• YOUR INSTRUCTIONS: From the text about Beverly Hills Cop II, extract the stretch from "BEVERLY HILLS COP II" through "worse and better." word for word.

• TEXT PROVIDED:
_ _ _

For the remainder of summer Video Days piles in a vehicle and for those who can’t take a vacation, journeys to unfamiliar places with comedies about strangers in strange lands.
BEVERLY HILLS COP II (1987) is the antithesis of everything that made Beverly Hills Cop, for its off-the-rack fit and off-the-cuff style, endearing. Glossy and noisy, it’s also unfunny, it’s single laugh a credit to Detroit homicide detective Gilbert R Hill, not superstar Eddie Murphy or any of the actors surrounding him this time around. To put the video in the “comedy” section is a stretch, but in spite of its worst intentions, this sequel isn’t a mere a retread of the original, for worse and better.
Like the dimestore paperbacks it tore a few pages from, Beverly Hills Cop left plenty of room for a sequel, which became inevitable after the film opened in December 1984 and held the top spot at the U.S. box office for a remarkable fourteen of fifteen weekends (Witness starring Harrison Ford briefly unseating it in March 1985 before audiences recrowned Cop #1). While producers Don Simpson and Jerry Bruckheimer prepped their next film, Top Gun (1986), and Eddie Murphy cut an R&B album with producer Rick James, Paramount Pictures oiled the machinery that would ship a sequel to market after Murphy decided what movie he wanted to make next. In the summer of 1985, the studio commissioned the tandem of Bud Shrake & Dan Jenkins to write a script. Having met in high school in Fort Worth, Texas in the late 1940s, the sportswriters had taken their talents to Hollywood, where they discovered they could earn as much as $100,000 for a first draft and finance a lifestyle in the Lone Star State writing about sports, publishing westerns or satiric novels, and playing golf.

_ _ _

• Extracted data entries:
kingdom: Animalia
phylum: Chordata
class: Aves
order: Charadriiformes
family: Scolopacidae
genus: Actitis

_ _ _

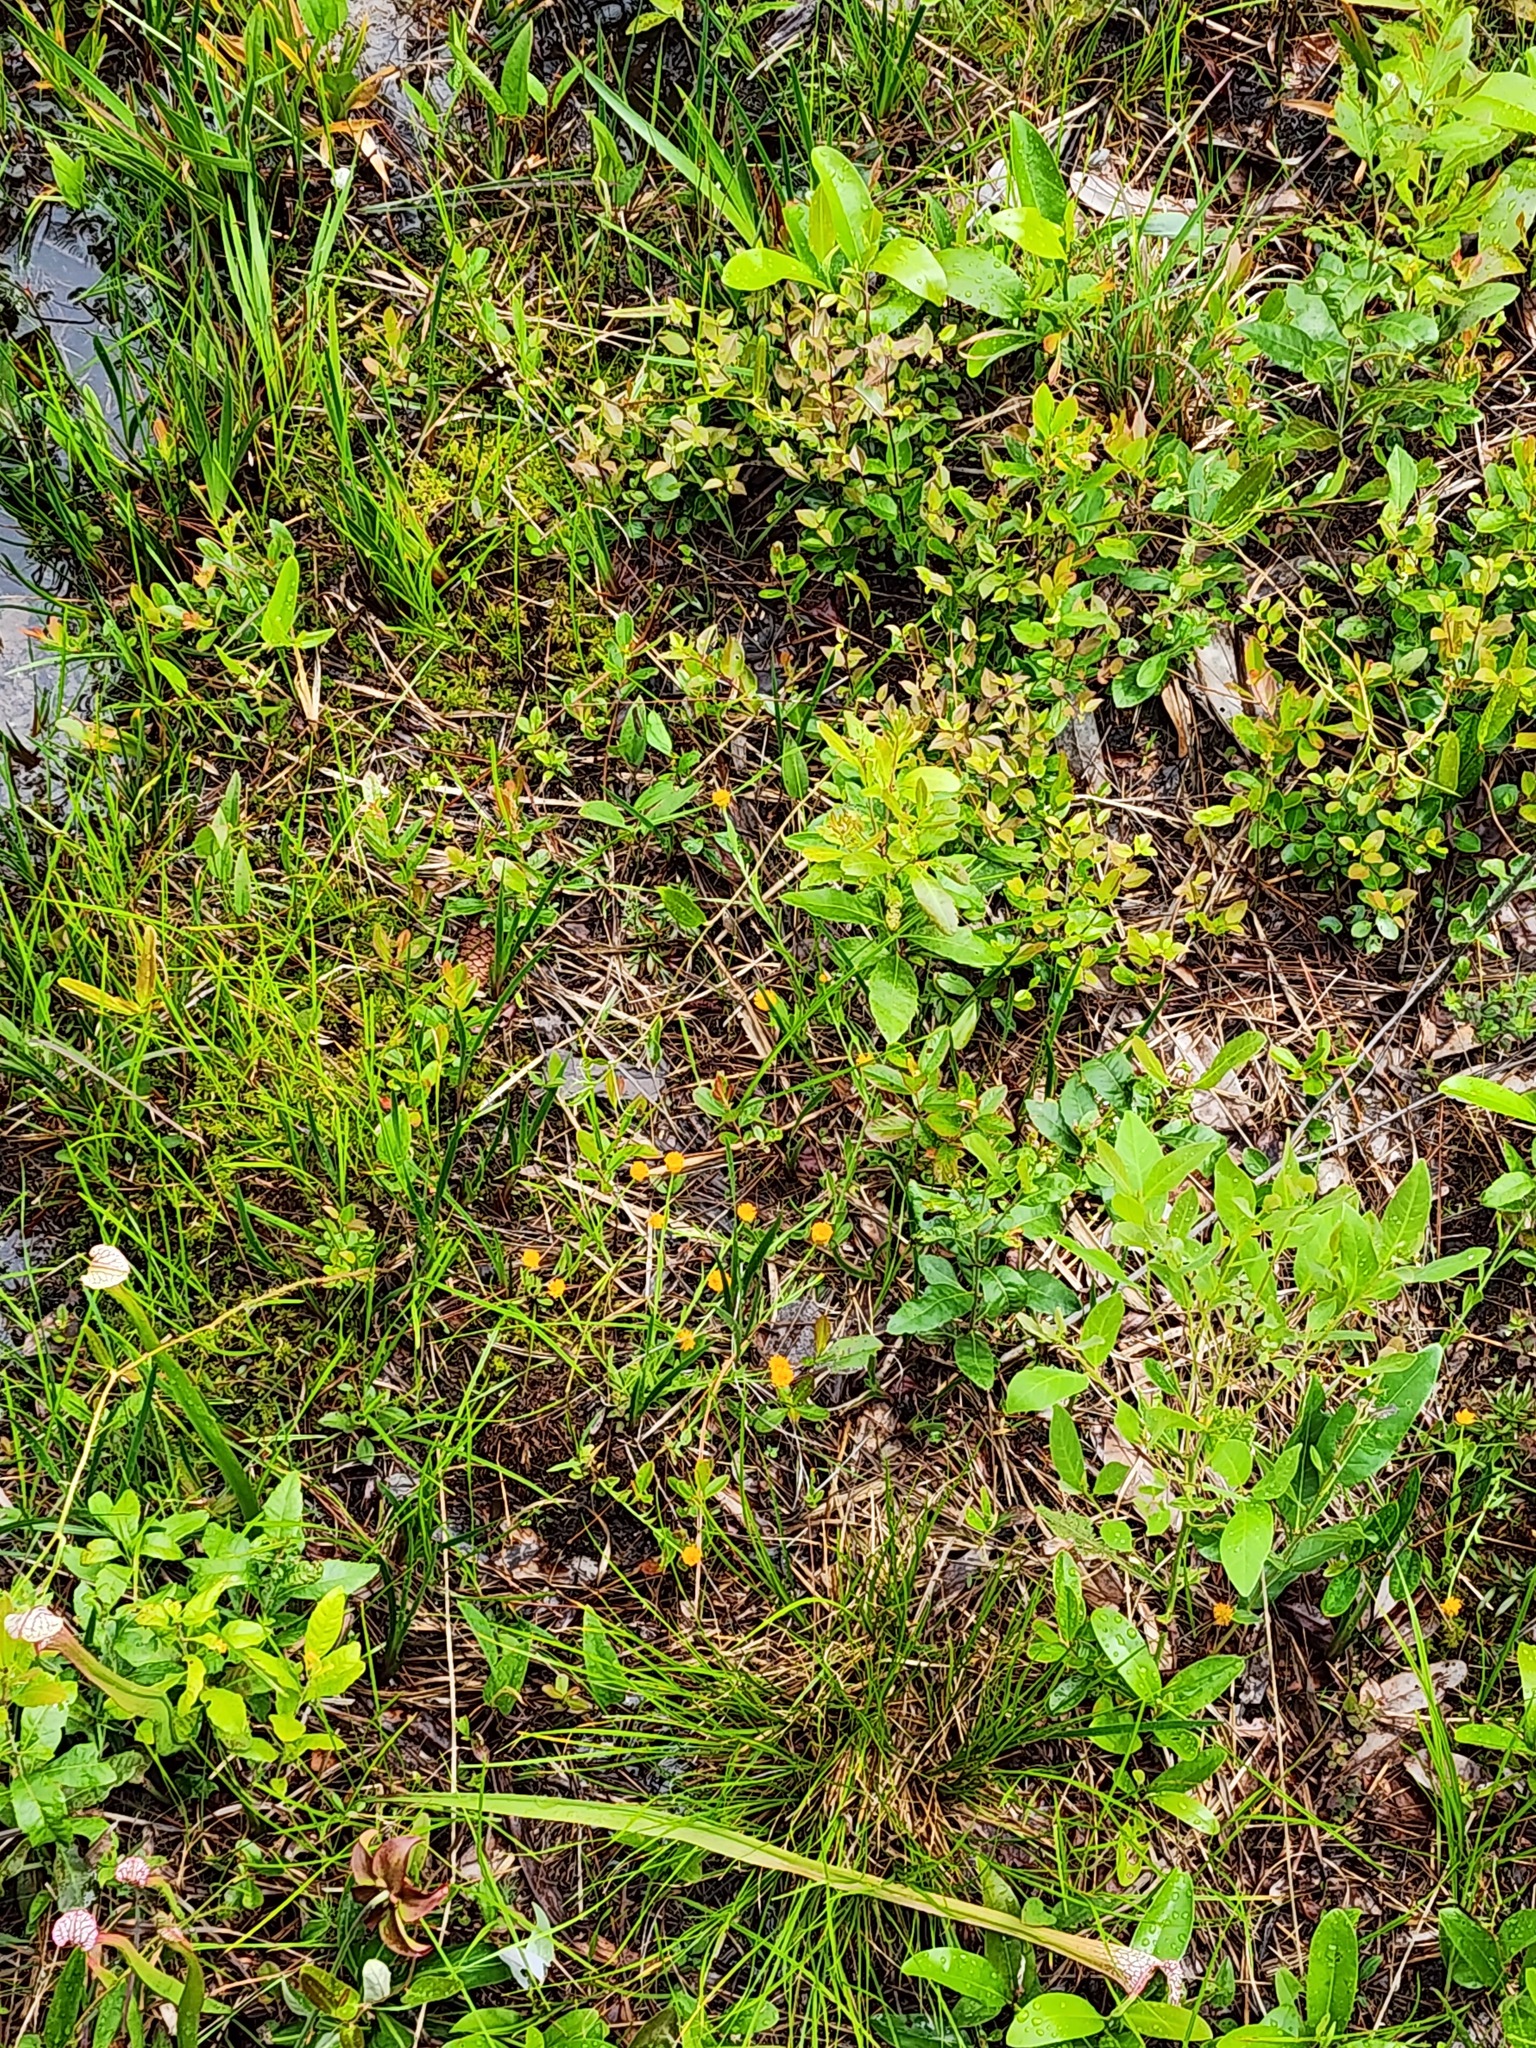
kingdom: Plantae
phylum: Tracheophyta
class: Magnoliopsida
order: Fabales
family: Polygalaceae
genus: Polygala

_ _ _

• WRITTEN RESPONSE:
BEVERLY HILLS COP II (1987) is the antithesis of everything that made Beverly Hills Cop, for its off-the-rack fit and off-the-cuff style, endearing. Glossy and noisy, it’s also unfunny, it’s single laugh a credit to Detroit homicide detective Gilbert R Hill, not superstar Eddie Murphy or any of the actors surrounding him this time around. To put the video in the “comedy” section is a stretch, but in spite of its worst intentions, this sequel isn’t a mere a retread of the original, for worse and better.